That Throbbing Pension Headache


The latest economic news is “sobering” according to experts who seem to have confused the word with its opposite meaning, a reason to start drinking heavily. And what’s to blame for the lingering economic malaise that continues to drag us down like a slumping clean-up hitter? Is it the growing gap between rich and poor, crushing consumer debt, underwater mortgages, bloated government, earmarks, skid marks, our Marxist president?

No, it’s Pensioners!

That’s right, the drag on local economies that’s threatening the national recovery appears to be the fault of municipal workers like teachers, cops, bus drivers — you know, those pricks who line their pockets at the expense of the little guy. Like subsidized “millionaire farmers” who were trotted out as culprits two years ago for earning, as Dr. Evil might say, one million dollars…! by indignant politicians worth many times more; and before that, greedy labor unions who brought ruin to the otherwise impeccably-managed automotive and airline industries who only wanted to take you for a ride; and the perennial fall guy, illegal immigrants, who enjoy phantom perks like “free” emergency room health care, and take those swell jobs — like cleaning Porta-Toilets with their faces — that you’d give your left arm for, if you hadn’t already given it to pay down your upside-down mortgage.

But this year’s model diversionary target is the municipal worker, who may have, in a moment of youthful indiscretion, actually chosen a career as a government worker in part for the security of its pension system — forgoing more glamorous and lucrative employment now in exchange for financial security later, like, say, a Russian ballerina who moves in with Mel Gibson.

Instead these government employees find themselves the target of selective media outrage: in an indignant exposé highlighting 4,000 Illinois pensioners who receive more than $100,000 per year, the Chicago Sun-Times failed to mention that the average pension is under $20,000 a year. This and other breathless tales of retired thousandaires have an outraged citizenry rallying for change under pitchforks and brickbats, despite a shortage of both brought about by the Tea Party movement.

But those same purple-faced protesters were pretty quiet when Dick Cheney effectively awarded himself a $20 million pension from Halliburton, and General Motors CEO Richard Wagoner retired in disgrace with a $20.2 million pension that his guaranteed even if G.M. went bankrupt. Meanwhile, the looming threat of lowly city workers on the verge of retirement has been called everything from a “time bomb” to a “tsunami,” the implied threat being that we will explode or drown unless we take action, either by reforming our pension system or killing all aging municipal workers just prior to retirement.

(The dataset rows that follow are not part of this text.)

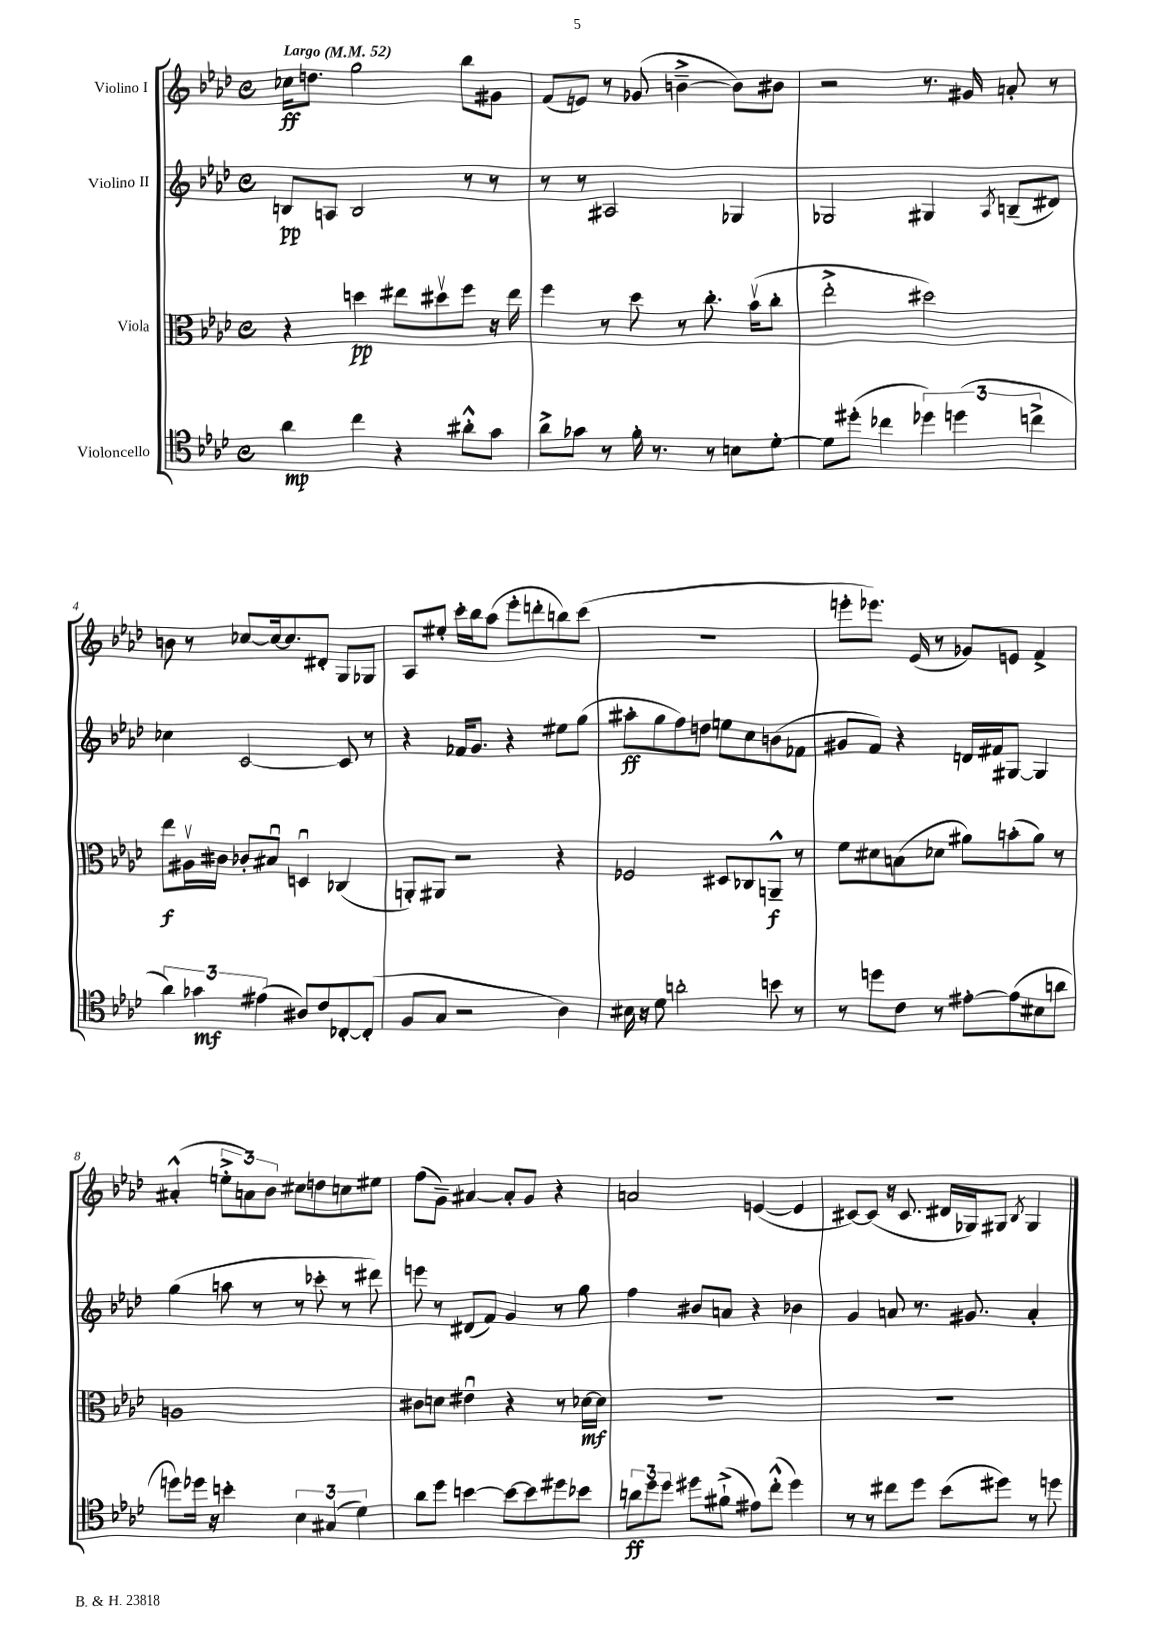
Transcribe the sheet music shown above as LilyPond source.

<<
\new StaffGroup <<
\new Staff = "s0" \with { instrumentName = "Violino I" } {
    \clef treble \key aes \major \defaultTimeSignature \time 4/4 \tempo "Largo" 4 = 52
    ces''16\ff d''8. g''2 bes''8 gis'8 |
    f'8( e'8) r8 ges'8( b'4~---> b'8) bis'8 |
    r2 r8. gis'16 a'8-. r8 |
    b'8 r8 ces''8~ ces''16~ ces''8. dis'8-. g8 ges8 |
    aes8 eis''8-. c'''16-. bes''16 aes''8( ees'''8-. d'''8-. b''8) c'''8( |
    R1 |
    e'''8-. ees'''8.) ees'16( r8 ges'8) e'8 f'4-> |
    ais'4-.-^( \tuplet 3/2 { e''8-.-> a'8) bes'8 } cis''8 d''8 c''8 eis''8 |
    f''8( g'8--) ais'4~ ais'8-. g'8 r4 |
    a'2 e'4~( e'4 |
    cis'8~) cis'8( r16 cis'8. dis'16 ges16) gis8 \acciaccatura { bes8 } gis4 \bar "|." |
}
\new Staff = "s1" \with { instrumentName = "Violino II" } {
    \clef treble \key aes \major \defaultTimeSignature \time 4/4
    b8\pp a8 b2 r8 r8 |
    r8 r8 ais2 ges4 |
    ges2 gis4 \acciaccatura { aes8 } b8--( dis'8) |
    ces''4 c'2~ c'8 r8 |
    r4 fes'16 g'8. r4 eis''8 g''8( |
    ais''8-.\ff g''8 f''8) d''8 e''8 c''8 b'8( fes'8 |
    gis'8 f'8) r4 d'16 fis'16 gis8~ gis4 |
    g''4( a''8 r8 r8 ces'''8-. r8 dis'''8) |
    e'''8 r8 dis'8( f'8) g'4 r8 g''8 |
    f''4 bis'8 a'8 r4 bes'4 |
    g'4 a'8 r8. gis'8. a'4-. \bar "|." |
}
\new Staff = "s2" \with { instrumentName = "Viola" } {
    \clef alto \key aes \major \defaultTimeSignature \time 4/4
    r4 d''4\pp eis''8 dis''8\upbow f''8 r16 eis''16 |
    f''4 r8 des''8 r8 c''8.-. bes'16\upbow( c''8-. |
    ees''2-.-> dis''2) |
    ees''8\f ais16\upbow cis'16 ces'8-. bis8\downbow d4\downbow ces4( |
    a,8-.) ais,8 r2 r4 |
    fes2 dis8 ces8 a,8---^\f r8 |
    f'8 dis'8 b8( des'8 ais'8) b'8-.( ais'8) r8 |
    a1 |
    cis'8 d'8 eis'4\downbow r4 r8 des'16~\mf des'16 |
    R1 |
    R1 \bar "|." |
}
\new Staff = "s3" \with { instrumentName = "Violoncello" } {
    \clef tenor \key aes \major \defaultTimeSignature \time 4/4
    aes'4\mp c''4 r4 ais'8-.-^ g'8 |
    aes'8-> ges'8 r8 f'16-. r8. r8 b8 des'8~-. |
    des'8 dis''8-.( ces''4 \tuplet 3/2 { des''4) d''4( c''4-> } |
    \tuplet 3/2 { aes'4) ges'4\mf eis'4( } ais8) c'8 ces8~-. ces8-.( |
    f8 g8 r2 aes4) |
    bis16 r16 des'8 a'2-. b'8 r8 |
    r8 d''8 c'8 r8 eis'8~-. eis'8( bis8 a'8 |
    d''8) des''16 r16 b'4-. \tuplet 3/2 { bes4 gis4( des'4) } |
    aes'8 des''8 b'4~ b'8~ b'8 dis''8 bes'8 |
    \tuplet 3/2 { a'8\ff des''8 des''8 } dis''8 fis'8-!->( eis'8) c''8-.-^( dis''4) |
    r8 r8 cis''8 des''8 bes'8( dis''8) r8 d''8 \bar "|." |
}
>>
>>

That’s not to say that our under-funded public pensions aren’t a problem or that the current situation is remotely sustainable. Future pensioners will wind up paying more into the system, and the riverboat gamblers who mismanaged the funds in the first place will have to learn not to invest too aggressively when markets are booming, in the unlikely event markets ever “boom” again.

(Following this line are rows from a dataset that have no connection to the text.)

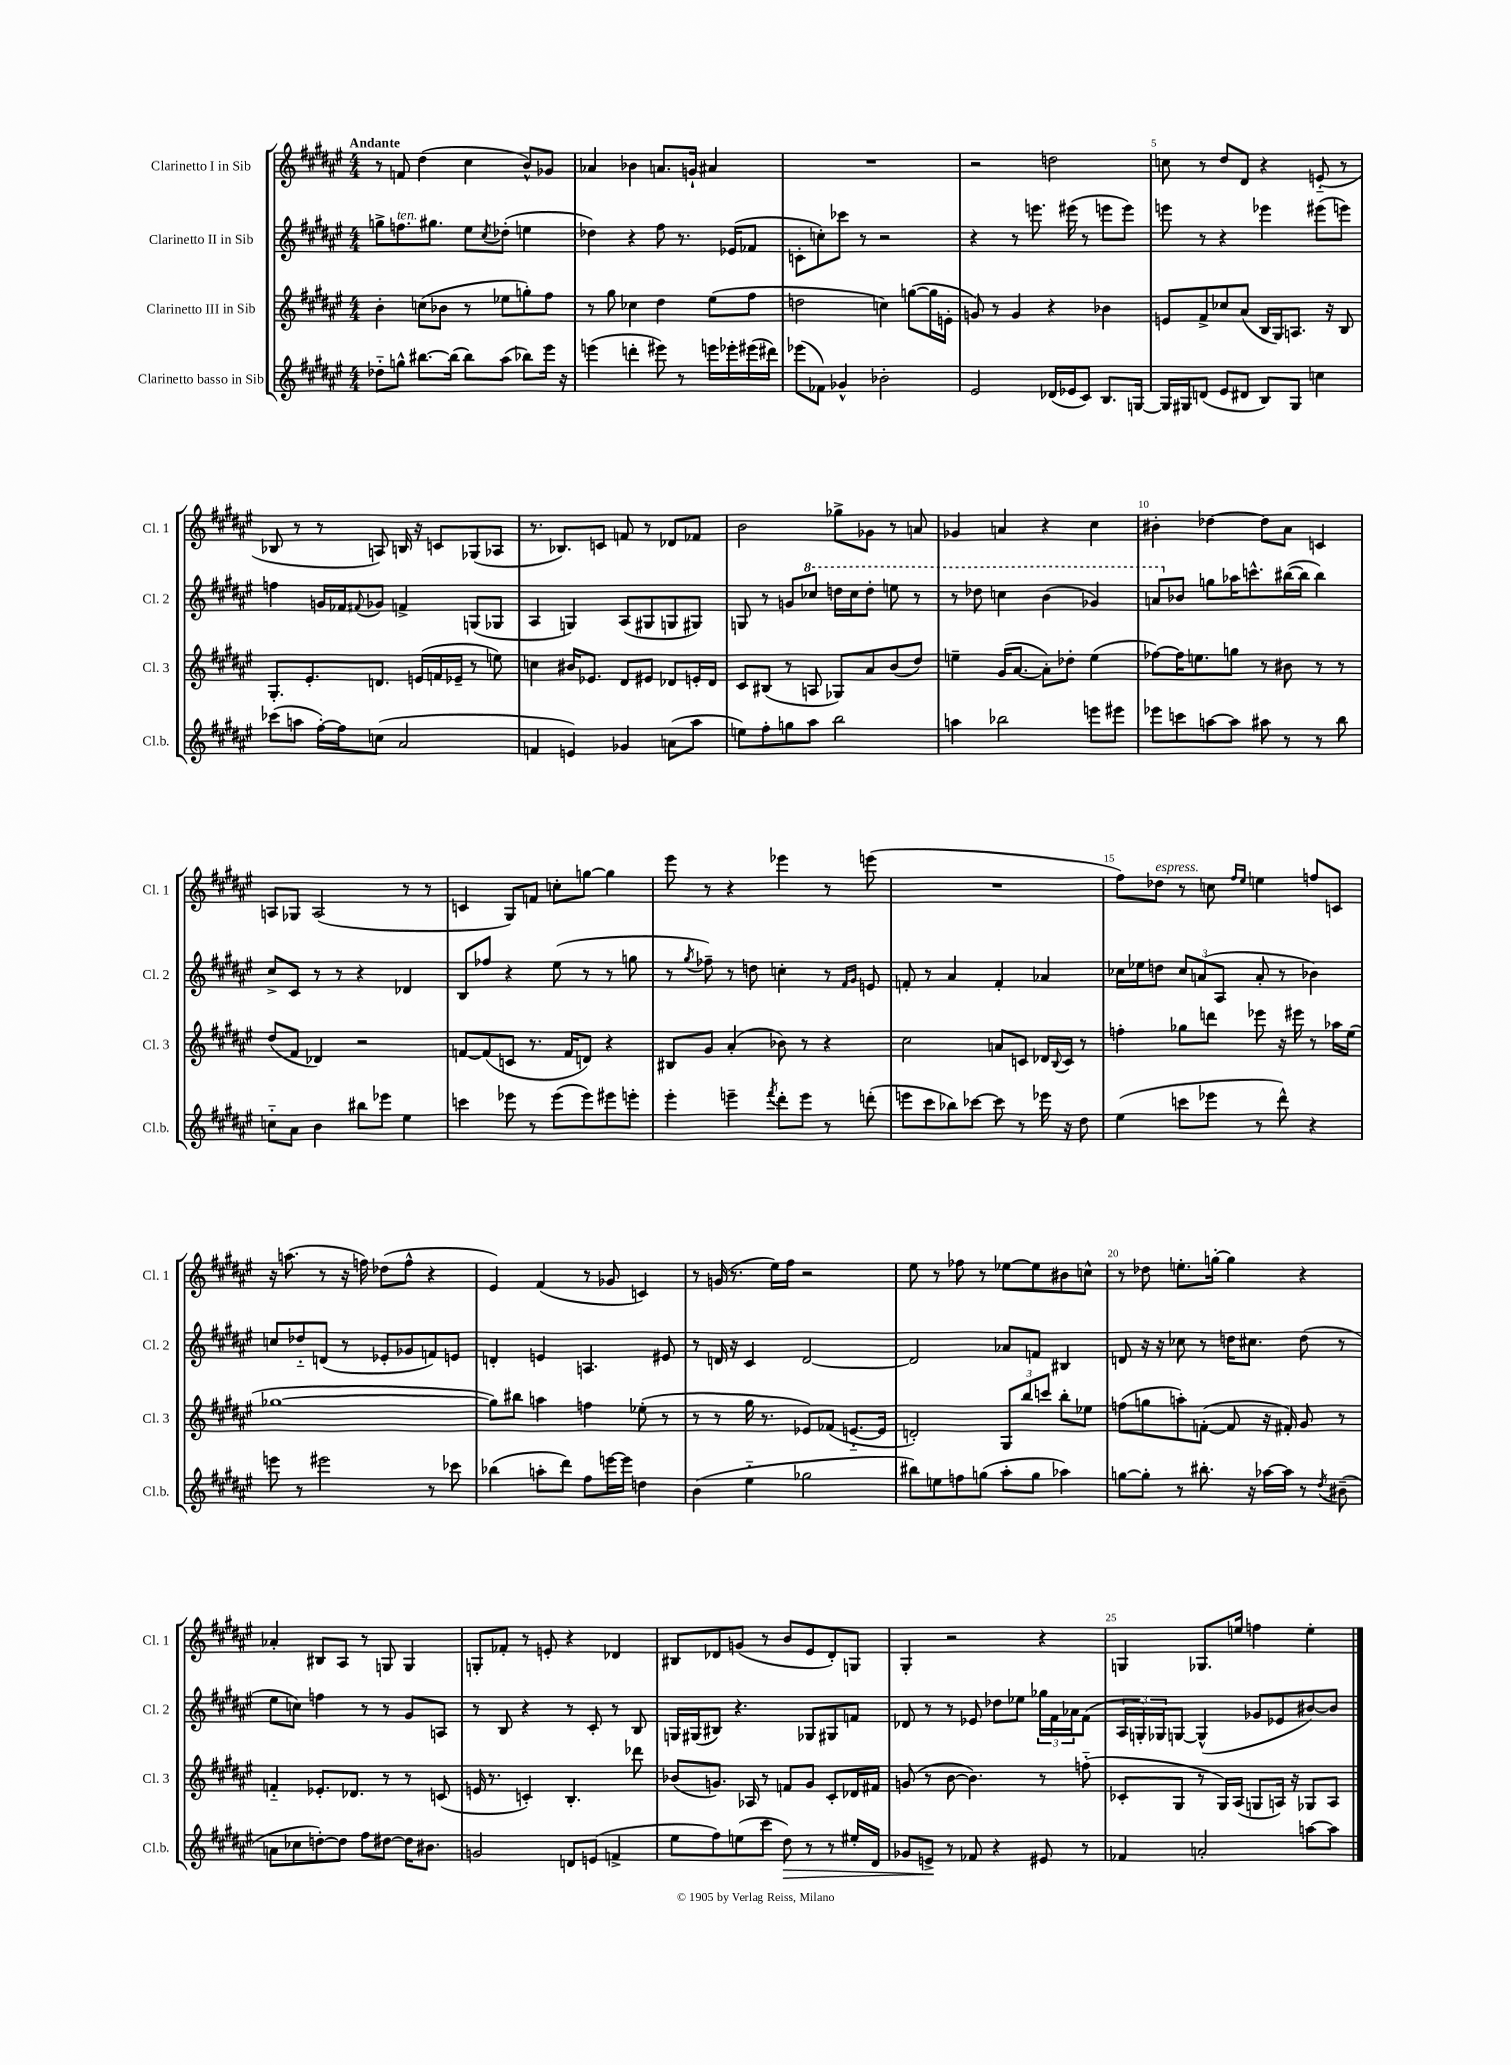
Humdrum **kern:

**kern	**kern	**kern	**kern
*staff4	*staff3	*staff2	*staff1
*clefG2	*clefG2	*clefG2	*clefG2
*k[f#c#g#d#a#e#]	*k[f#c#g#d#a#e#]	*k[f#c#g#d#a#e#]	*k[f#c#g#d#a#e#]
*M4/4	*M4/4	*M4/4	*M4/4
8dd-'~	4b'	8gg^	8r
8gg^^	.	8.ff	8f
[8.bb#	(8cc	.	(4dd#
.	.	8.gg#	.
.	8b-	.	.
(16bb#]	.	.	.
8bb#)	8r	8ee#	4cc#
.	.	8qcc#	.
(8aa#	8ee-	(8dd-'	.
8bb-)	8gg')	4ee	8b^^)
16eee#	8ff#	.	8g-
16r	.	.	.
=	=	=	=
(4eee	8r	4dd-)	4a-
.	8gg#	.	.
4ddd'	4cc-	4r	4b-
8eee#)	4dd#	8ff#	8.a
8r	.	8.r	.
.	.	.	16g`
16eee	(8ee#	.	4a#
16eee-'	.	(16e-	.
(16eee#	8ff#	8f-	.
16ddd#)	.	.	.
=	=	=	=
(8eee-	2dd	8c'	1r
8f-)	.	8cc')	.
4g-^^	.	8ccc-	.
.	.	8r	.
2b-'	4cc)	2r	.
.	([8gg	.	.
.	16gg]	.	.
.	16e'	.	.
=	=	=	=
2e#	8g)	4r	2r
.	8r	.	.
.	4g	8r	.
.	.	8.eee	.
(16d-	4r	.	2dd
16e-	.	(16eee#	.
8c#)	.	8r	.
8.B	4b-	8eee	.
.	.	8eee)	.
[16G	.	.	.
=	=	=	=
16G]	8e	8eee	8cc
16G#	.	.	.
(8d	8f#^	8r	8r
8e#	8cc-	4r	8dd#
8d#	(8a#	.	8d#
8B)	16B	4eee-	4r
.	16G#)	.	.
8G#	8.A	.	.
4cc	.	(8eee#	(8e'~
.	16r	.	.
.	8B	8eee)	8r
=	=	=	=
(8ccc-	8.G#'	4ff	8B-
8aa	.	.	8r
.	8.e#'	.	.
[16ff#')	.	16g	8r
16ff#]	.	16f-	.
.	.	8qqf#	.
(8cc	8.d	8g-	8A)
2a#	.	4f^	16B
.	(16e	.	16r
.	16f	.	8c
.	16e-~	.	.
.	8r	(8G	(8G-
.	8ee)	8G-	8A-
=	=	=	=
4f	4cc	4A#	8.r
.	.	.	8.B-)
4e)	16b#	4G)	.
.	8.e-	.	.
.	.	.	8c
4g-	8d#	(8A#	8f
.	8e#	8G#	8r
(8a	8d-	8G	8d-
8aa#	16e'	8G#)	8f-
.	16d-	.	.
=	=	=	=
8ee)	8c#	8G	2b
8ff#'	(8B#	8r	.
8gg	8r	8g	.
8aa#	8A	8ccc-	.
2bb	8G-)	16ddd	8gg-^
.	.	16ccc-	.
.	8a#	8ddd'	8g-
.	(8b	8eee	8r
.	8dd#)	8r	8a
=	=	=	=
4aa	4ee~	8r	4g-
.	.	8ddd-	.
2bb-	(16g#	4ccc	4a
.	[8.a#	.	.
.	8a#'])	(4bb	4r
.	8dd-'	.	.
8eee	(4ee	4gg-)	4cc#
8eee#	.	.	.
=	=	=	=
8eee-	[8ff-)	8aa	4b#'
8ccc	16ff-]	8b-	.
.	8.ee	.	.
[8aa	.	8gg	[4dd-
8aa]	8gg	16aa-	.
.	.	8.ccc^^	.
8aa#	8r	.	8dd-]
8r	8b#	([16bb#	8a#
.	.	16bb#]	.
8r	8r	4bb#)	4c
8bb	8r	.	.
=	=	=	=
8cc'~	(8dd#	8cc#^	8A
8a#	8f#	8c#	8G-
4b	4d-)	8r	(2A
.	.	8r	.
8bb#	2r	4r	.
8eee-	.	.	.
4ee#	.	4d-	8r
.	.	.	8r
=	=	=	=
4ccc	[8f	8B	4c
.	(8f]	8ff-	.
8eee-	8c	4r	8G#)
8r	8.r	.	8f
(8eee-	.	(8ee#	8cc'
.	16f	.	.
8eee-)	8d)	8r	[8gg
8eee#	4r	8r	4gg]
8eee'	.	8gg	.
=	=	=	=
4eee#'	8B#	8r	8eee#
.	.	8qgg#	.
.	8g#	8ff-~)	8r
4eee~	(4a#'	8r	4r
.	.	8dd	.
8qfff#	.	.	.
8ddd#'	8b-)	4cc'	4eee-
8eee	8r	.	.
8r	4r	8r	8r
.	.	16qqf#	.
.	.	16qqg#	.
(8ddd'	.	8e	(8eee
=	=	=	=
8eee	2cc#	8f'	1r
8ccc#	.	8r	.
8bb-)	.	4a#	.
[8ccc-	.	.	.
8ccc-]	8a	4f'	.
8r	8c	.	.
16eee-	16d-	4a-	.
.	8qqB	.	.
16r	16c	.	.
8dd#	8r	.	.
=	=	=	=
(4ee#	4ff'	16cc-	8ff#)
.	.	16ee-	.
.	.	8dd	8dd-
8ccc	8gg-	12cc-	8r
.	.	(12a	.
8eee-	8ddd	.	8cc
.	.	12A#	.
.	.	.	16qqff#
.	.	.	16qqee#
8r	8eee-	8a'	4ee
8ddd#^^)	16r	8r	.
.	16eee#	.	.
4r	8r	4b-)	8ff
.	16aa-	.	8c
.	(16ee#	.	.
=	=	=	=
8eee	[1gg-	8cc	16r
.	.	.	(8.aa
8r	.	8dd-'~	.
2eee#	.	(8d	8r
.	.	8r	16r
.	.	.	16ff)
.	.	8e-'	(8dd-
.	.	8g-	8ff^^
8r	.	8f)	4r
8ccc-	.	8e	.
=	=	=	=
(4bb-	8gg-])	4d'	4e#)
.	8bb#	.	.
8aa'	4aa	4e	(4f#
8ddd#)	.	.	.
8ff#	4ff	4.A	8r
[16eee	.	.	8g-
16eee]	.	.	.
4dd	(8ee-'	.	4c)
.	8r	8e#	.
=	=	=	=
(4b	8r	8r	8r
.	8r	16d	(16g
.	.	16r	8.r
4ee#'~	16gg#	4c#	.
.	8.r	.	.
.	.	.	16ee#)
.	.	.	16ff#
2gg-	8e-)	[2d	2r
.	(8f-	.	.
.	[8.e'~	.	.
.	16e]	.	.
=	=	=	=
8bb#)	2d')	2d]	8ee#
8ee	.	.	8r
8ff	.	.	8ff-
(8gg	.	.	8r
8aa#'	12G#	8a-	[8ee-
.	12bb	.	.
8gg	.	8f	8ee-]
.	12ccc	.	.
4aa-)	8bb'	4B#	8b#
.	8ee-	.	8cc^^
=	=	=	=
[8gg	(8ff	8d	8r
8gg']	8gg	16r	8dd-
.	.	16r	.
8r	8aa')	8cc-	8.ee'
8.bb#'	([8f'	8r	.
.	.	.	[16gg'
.	8f]	16dd	4gg]
16r	.	8.cc#	.
[16aa-	16r	.	.
16aa-]	16f#')	.	.
8r	8g#	(8dd	4r
8qdd#	.	.	.
(8b#~	8r	8r	.
=	=	=	=
8a	4f'~	8ee#	4a-'
8cc-	.	8cc)	.
[8dd')	8.e-'	4ff	8B#
8dd]	.	.	8A#
.	8.d-	.	.
8ff#	.	8r	8r
[8dd#	8r	8r	8G
16dd#]	8r	8g#	4G
8.b#	.	.	.
.	(8c	8A	.
=	=	=	=
2g	16e	8r	8G'
.	8.r	.	.
.	.	8B	8f-'
.	4c')	4r	8r
.	.	.	8e'
8d	4.B'	8r	4r
(8e	.	8c#'	.
4f^	.	8r	4d-
.	8ddd-	8B	.
=	=	=	=
8ee#	(8b-	16G	8B#
.	.	(16G#	.
8ff#)	8.g)	8B#)	8d-
(8ee	.	4.r	(8g
.	16A-	.	.
8ccc#	8r	.	8r
8dd#)	8f	.	8b
8r	8g	8G-	8e#
8r	8c#'	8G#	8d-')
16ee#'	16d-	8f	8G
16d#	16f#	.	.
=	=	=	=
8g-	(8g	8d-	4G#'
8e^	8r	8r	.
8r	[8b	8r	2r
8f-	4.b])	8e-	.
4r	.	8dd-	.
.	.	8ee-	.
8e#	8r	24gg-	4r
.	.	24f#	.
.	.	24a-	.
8r	(8ff'~	(8f#	.
=	=	=	=
4f-	8c-'	24A#	4G
.	.	24G')	.
.	.	24G-	.
.	8G#	[8G	.
2a'	8r	(4G^^]	8.G-
.	16G#)	.	.
.	(16A#	.	16ee
.	8G	8g-	4ff
.	16A)	8e-	.
.	16r	.	.
[8aa	8G-	[8b#)	4ee'
8aa]	8A	8b#]	.
==	==	==	==
*-	*-	*-	*-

But as long as we have a loan-sharking banking industry that continues to earn record profits by charging exorbitant rates for money it got from the government for free… a Frankensteinian financial system that genetically engineers deliberately toxic assets to sell to its best customers… and a pair of wars that cost a quarter of a million dollars every minute, gorging like fat conjoined twins at a pie-eating contest… our under-funded public pension system is just the latest shiny distraction, like the flourish of a magician’s hand right before he pulls a quarter out of a millionaire farmer’s ear.